[Start of section]

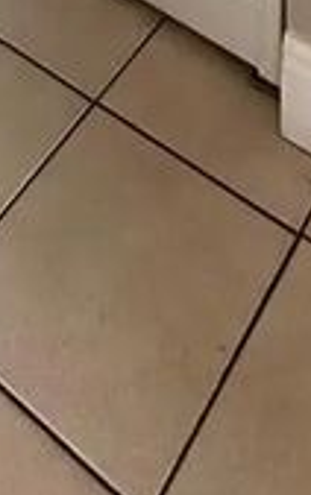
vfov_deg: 14.6
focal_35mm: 75
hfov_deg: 17.4
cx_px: 156
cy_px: -731
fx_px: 1015
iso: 250
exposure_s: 1/99
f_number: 2.2
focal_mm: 2.22
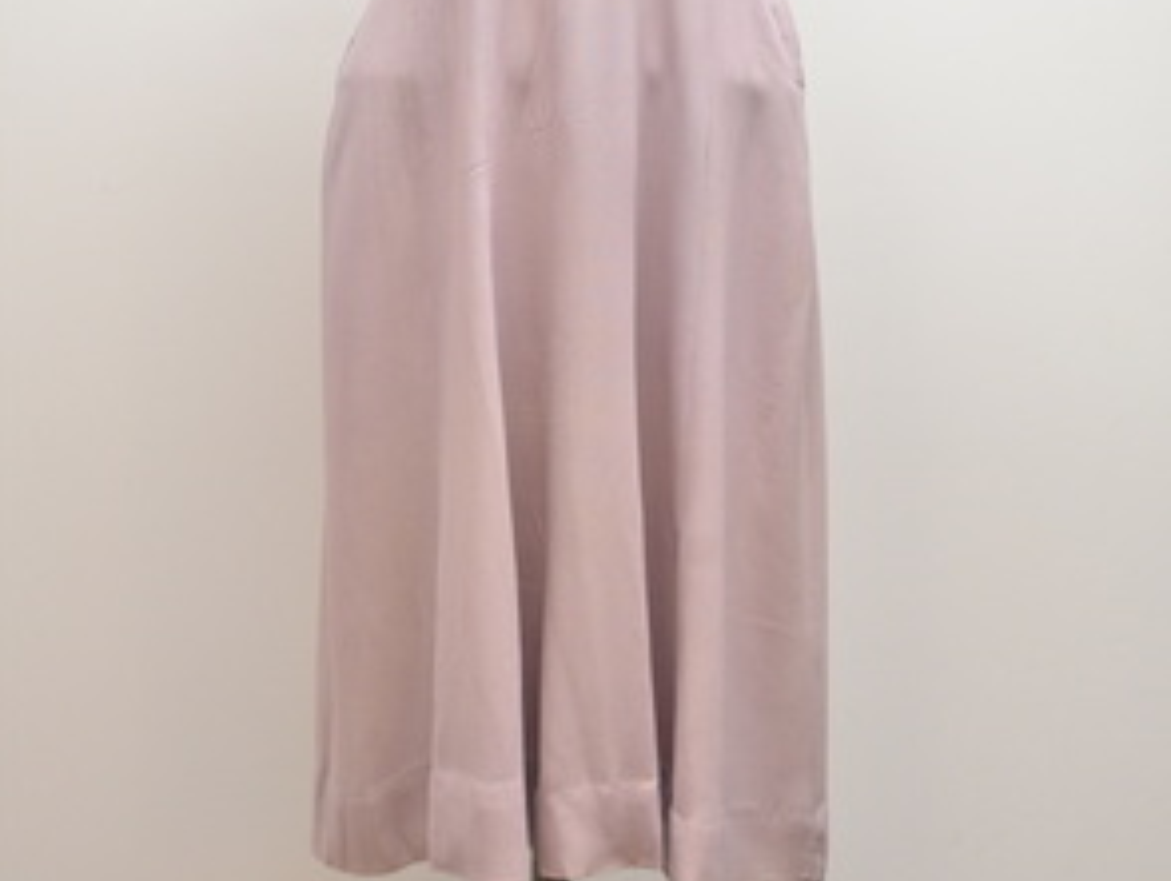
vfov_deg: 27.9
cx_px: 589
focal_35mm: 51
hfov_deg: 37.6
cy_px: 132
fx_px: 1718
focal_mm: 23
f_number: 4.5
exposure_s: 1/100
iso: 1000
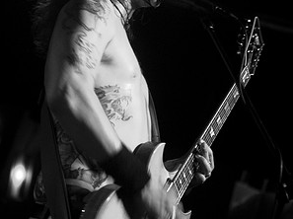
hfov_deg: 12.9
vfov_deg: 9.7
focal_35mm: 153
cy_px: 95
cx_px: 146
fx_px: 1293
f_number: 2.8
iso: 800
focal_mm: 70
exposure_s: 1/30
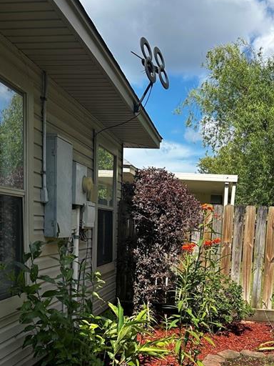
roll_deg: -1.4
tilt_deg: -5.5
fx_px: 412
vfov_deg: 46.3
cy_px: 269
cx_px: 171
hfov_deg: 36.6
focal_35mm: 39
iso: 50
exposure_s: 1/2165
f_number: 1.5
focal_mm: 5.7
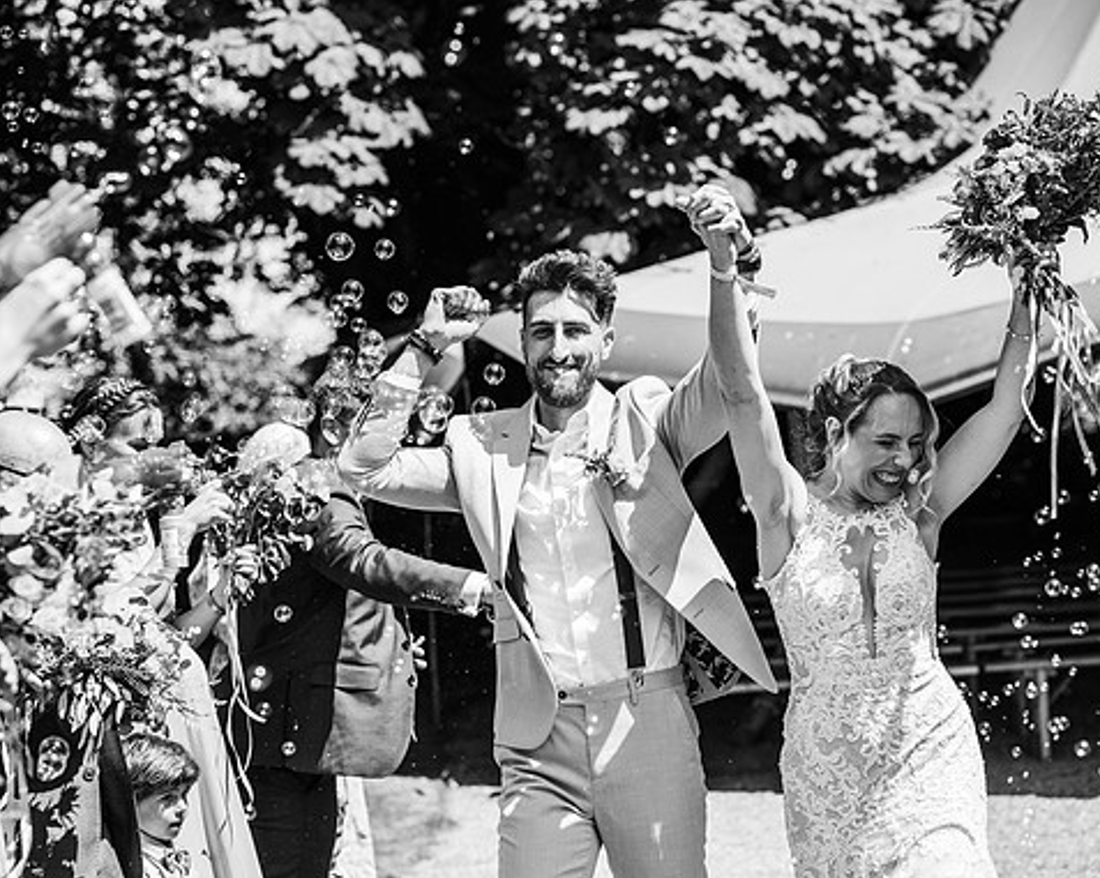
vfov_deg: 15.8
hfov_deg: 19.8
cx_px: 613
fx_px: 3156
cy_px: 442
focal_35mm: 97
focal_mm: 85
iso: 100
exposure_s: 1/1250
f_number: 4
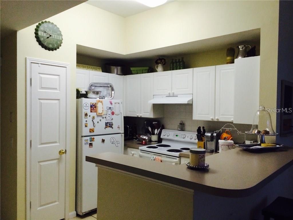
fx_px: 254
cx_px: 146
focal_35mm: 30
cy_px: 110
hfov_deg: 60.0
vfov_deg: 46.8
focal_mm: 4.12
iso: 250
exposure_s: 1/30
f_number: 2.2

[End of section]

- [Problem description]:
Set down word for word every line from the one containing "hfov_deg: 37.6" through the last line of the records above, both ends included. Leave out the pictures.

- [Your solution]:
hfov_deg: 37.6
cy_px: 132
fx_px: 1718
focal_mm: 23
f_number: 4.5
exposure_s: 1/100
iso: 1000
hfov_deg: 12.9
vfov_deg: 9.7
focal_35mm: 153
cy_px: 95
cx_px: 146
fx_px: 1293
f_number: 2.8
iso: 800
focal_mm: 70
exposure_s: 1/30
roll_deg: -1.4
tilt_deg: -5.5
fx_px: 412
vfov_deg: 46.3
cy_px: 269
cx_px: 171
hfov_deg: 36.6
focal_35mm: 39
iso: 50
exposure_s: 1/2165
f_number: 1.5
focal_mm: 5.7
vfov_deg: 15.8
hfov_deg: 19.8
cx_px: 613
fx_px: 3156
cy_px: 442
focal_35mm: 97
focal_mm: 85
iso: 100
exposure_s: 1/1250
f_number: 4
fx_px: 254
cx_px: 146
focal_35mm: 30
cy_px: 110
hfov_deg: 60.0
vfov_deg: 46.8
focal_mm: 4.12
iso: 250
exposure_s: 1/30
f_number: 2.2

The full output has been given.